- Opening Delimiter -

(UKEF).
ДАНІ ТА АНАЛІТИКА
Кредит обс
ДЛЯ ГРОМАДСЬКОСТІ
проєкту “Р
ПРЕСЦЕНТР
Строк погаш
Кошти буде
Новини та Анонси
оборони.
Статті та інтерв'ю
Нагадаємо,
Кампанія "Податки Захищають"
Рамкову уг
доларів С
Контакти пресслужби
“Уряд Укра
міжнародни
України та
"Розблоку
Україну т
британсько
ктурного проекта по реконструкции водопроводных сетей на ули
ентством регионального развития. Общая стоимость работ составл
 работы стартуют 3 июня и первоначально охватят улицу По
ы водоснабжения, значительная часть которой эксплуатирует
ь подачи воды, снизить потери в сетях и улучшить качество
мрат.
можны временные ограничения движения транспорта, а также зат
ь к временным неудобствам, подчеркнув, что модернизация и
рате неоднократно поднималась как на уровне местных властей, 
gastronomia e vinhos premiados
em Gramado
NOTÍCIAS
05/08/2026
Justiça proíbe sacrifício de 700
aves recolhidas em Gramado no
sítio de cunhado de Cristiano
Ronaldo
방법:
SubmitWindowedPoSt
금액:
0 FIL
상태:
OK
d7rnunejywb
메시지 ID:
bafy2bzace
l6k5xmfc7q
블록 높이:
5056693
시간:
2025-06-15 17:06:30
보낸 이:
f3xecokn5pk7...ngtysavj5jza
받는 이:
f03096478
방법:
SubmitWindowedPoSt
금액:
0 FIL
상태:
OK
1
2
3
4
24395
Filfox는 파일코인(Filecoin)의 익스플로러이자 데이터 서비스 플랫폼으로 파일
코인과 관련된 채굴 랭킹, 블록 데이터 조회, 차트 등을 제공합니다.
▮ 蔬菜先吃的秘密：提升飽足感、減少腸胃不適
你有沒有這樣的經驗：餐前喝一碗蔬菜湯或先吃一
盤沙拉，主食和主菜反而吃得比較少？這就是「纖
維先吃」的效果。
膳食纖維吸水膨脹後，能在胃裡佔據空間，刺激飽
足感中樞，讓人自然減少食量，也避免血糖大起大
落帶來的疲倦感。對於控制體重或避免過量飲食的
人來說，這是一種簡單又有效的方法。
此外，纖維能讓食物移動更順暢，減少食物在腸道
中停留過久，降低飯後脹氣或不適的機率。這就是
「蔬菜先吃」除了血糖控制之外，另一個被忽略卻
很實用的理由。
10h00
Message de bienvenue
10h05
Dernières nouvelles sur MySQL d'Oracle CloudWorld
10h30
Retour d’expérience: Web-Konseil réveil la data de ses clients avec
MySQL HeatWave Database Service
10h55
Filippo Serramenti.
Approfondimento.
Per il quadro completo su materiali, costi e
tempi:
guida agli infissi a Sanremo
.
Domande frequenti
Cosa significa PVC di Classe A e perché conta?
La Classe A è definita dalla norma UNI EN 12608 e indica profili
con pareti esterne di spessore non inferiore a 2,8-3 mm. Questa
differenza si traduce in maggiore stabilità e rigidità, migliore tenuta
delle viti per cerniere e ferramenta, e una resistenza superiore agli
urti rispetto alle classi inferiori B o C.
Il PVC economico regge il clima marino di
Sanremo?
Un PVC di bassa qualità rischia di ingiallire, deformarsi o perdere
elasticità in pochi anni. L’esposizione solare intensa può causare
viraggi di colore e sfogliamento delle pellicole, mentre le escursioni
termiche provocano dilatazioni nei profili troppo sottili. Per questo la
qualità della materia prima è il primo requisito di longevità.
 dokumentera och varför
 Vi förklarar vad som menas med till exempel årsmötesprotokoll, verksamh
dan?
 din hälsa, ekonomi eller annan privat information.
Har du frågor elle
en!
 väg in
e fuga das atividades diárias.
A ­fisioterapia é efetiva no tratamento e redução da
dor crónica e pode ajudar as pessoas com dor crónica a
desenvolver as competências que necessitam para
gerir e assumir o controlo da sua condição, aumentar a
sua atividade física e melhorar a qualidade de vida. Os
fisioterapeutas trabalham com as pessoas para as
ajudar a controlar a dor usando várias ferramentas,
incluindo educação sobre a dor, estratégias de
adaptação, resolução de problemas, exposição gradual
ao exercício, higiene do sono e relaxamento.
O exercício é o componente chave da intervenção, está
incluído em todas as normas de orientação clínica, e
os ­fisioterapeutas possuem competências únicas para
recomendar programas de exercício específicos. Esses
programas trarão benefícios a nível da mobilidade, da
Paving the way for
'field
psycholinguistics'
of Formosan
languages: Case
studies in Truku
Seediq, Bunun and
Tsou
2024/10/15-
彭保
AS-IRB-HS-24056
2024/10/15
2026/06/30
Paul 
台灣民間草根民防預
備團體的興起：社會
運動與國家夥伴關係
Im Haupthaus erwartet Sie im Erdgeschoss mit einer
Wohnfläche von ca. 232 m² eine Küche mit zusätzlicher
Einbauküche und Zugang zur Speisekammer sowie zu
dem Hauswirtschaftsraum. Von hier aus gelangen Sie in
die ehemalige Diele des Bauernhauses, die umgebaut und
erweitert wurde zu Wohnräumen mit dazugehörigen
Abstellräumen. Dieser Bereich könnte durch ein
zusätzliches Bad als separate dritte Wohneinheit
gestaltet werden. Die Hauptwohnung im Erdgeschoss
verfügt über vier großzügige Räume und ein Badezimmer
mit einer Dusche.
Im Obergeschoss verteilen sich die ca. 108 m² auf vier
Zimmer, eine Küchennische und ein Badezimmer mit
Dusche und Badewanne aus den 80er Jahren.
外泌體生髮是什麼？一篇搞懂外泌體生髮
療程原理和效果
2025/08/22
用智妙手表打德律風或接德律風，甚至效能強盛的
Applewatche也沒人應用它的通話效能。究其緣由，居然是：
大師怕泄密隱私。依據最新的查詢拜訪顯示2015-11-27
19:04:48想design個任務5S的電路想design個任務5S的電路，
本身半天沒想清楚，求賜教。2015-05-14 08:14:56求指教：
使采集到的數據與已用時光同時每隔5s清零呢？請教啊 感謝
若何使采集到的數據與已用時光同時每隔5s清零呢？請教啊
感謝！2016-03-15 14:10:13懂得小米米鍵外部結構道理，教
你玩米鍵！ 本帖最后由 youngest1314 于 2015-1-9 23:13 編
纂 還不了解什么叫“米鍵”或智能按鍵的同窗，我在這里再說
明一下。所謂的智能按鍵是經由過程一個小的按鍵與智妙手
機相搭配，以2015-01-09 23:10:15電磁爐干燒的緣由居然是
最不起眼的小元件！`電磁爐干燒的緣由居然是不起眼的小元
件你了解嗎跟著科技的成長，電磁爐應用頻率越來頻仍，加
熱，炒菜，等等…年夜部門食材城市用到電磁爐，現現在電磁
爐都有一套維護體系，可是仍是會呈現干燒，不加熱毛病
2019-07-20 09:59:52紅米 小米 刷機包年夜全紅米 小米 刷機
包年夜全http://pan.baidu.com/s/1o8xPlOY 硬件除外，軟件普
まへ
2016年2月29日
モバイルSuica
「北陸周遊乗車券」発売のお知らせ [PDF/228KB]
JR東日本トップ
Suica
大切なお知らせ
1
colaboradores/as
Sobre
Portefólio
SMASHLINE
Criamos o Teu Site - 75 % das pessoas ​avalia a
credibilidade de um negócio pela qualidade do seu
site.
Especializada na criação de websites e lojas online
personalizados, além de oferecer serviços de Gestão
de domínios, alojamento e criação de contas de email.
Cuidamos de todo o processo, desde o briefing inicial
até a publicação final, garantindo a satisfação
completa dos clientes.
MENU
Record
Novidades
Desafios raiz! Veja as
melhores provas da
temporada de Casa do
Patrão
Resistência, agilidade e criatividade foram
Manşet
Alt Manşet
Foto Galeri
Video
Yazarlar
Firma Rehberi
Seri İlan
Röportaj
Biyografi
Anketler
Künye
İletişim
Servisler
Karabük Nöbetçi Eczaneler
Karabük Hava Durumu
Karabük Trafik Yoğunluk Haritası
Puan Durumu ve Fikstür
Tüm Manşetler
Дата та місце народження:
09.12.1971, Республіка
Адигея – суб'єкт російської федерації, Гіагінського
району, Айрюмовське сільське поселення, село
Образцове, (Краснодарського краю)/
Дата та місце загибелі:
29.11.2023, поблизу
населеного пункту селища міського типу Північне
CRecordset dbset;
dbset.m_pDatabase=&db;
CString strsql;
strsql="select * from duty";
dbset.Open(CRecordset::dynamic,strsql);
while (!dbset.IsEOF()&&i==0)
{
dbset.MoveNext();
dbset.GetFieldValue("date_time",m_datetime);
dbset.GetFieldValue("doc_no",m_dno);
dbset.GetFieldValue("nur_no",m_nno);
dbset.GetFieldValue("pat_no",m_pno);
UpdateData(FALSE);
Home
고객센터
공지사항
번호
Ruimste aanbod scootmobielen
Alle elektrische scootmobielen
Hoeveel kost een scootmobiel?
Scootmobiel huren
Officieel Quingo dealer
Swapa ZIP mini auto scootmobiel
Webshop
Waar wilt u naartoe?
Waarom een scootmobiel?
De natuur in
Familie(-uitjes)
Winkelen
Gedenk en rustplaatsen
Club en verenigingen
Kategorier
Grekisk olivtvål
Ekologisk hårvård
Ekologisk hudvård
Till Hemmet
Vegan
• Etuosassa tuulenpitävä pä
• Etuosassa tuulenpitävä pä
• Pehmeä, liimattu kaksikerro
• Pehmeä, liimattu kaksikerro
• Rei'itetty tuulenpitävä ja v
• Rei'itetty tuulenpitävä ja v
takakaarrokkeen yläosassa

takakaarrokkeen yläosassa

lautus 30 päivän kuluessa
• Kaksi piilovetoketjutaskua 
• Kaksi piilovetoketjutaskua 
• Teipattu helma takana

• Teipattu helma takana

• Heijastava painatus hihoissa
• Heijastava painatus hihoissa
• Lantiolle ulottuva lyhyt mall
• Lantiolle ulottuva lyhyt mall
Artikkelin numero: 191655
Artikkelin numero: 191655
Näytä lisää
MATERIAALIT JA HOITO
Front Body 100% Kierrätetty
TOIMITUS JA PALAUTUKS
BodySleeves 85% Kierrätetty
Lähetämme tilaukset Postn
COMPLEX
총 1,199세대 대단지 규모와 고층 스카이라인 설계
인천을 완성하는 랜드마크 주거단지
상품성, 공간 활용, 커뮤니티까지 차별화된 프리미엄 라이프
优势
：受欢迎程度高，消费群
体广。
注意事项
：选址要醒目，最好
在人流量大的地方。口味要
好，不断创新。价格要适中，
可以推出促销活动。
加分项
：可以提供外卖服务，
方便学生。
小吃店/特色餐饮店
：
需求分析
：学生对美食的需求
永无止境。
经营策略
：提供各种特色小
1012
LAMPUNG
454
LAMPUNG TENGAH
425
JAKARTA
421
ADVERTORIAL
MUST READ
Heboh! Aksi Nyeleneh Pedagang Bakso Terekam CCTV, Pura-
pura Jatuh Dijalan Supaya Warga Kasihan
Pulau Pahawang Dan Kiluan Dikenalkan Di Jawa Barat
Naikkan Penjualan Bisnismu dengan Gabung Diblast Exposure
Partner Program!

- Closing Delimiter -

Try it:
Scan the material and collect every line that contains "scootmobielen".

Exercise response:
Ruimste aanbod scootmobielen
Alle elektrische scootmobielen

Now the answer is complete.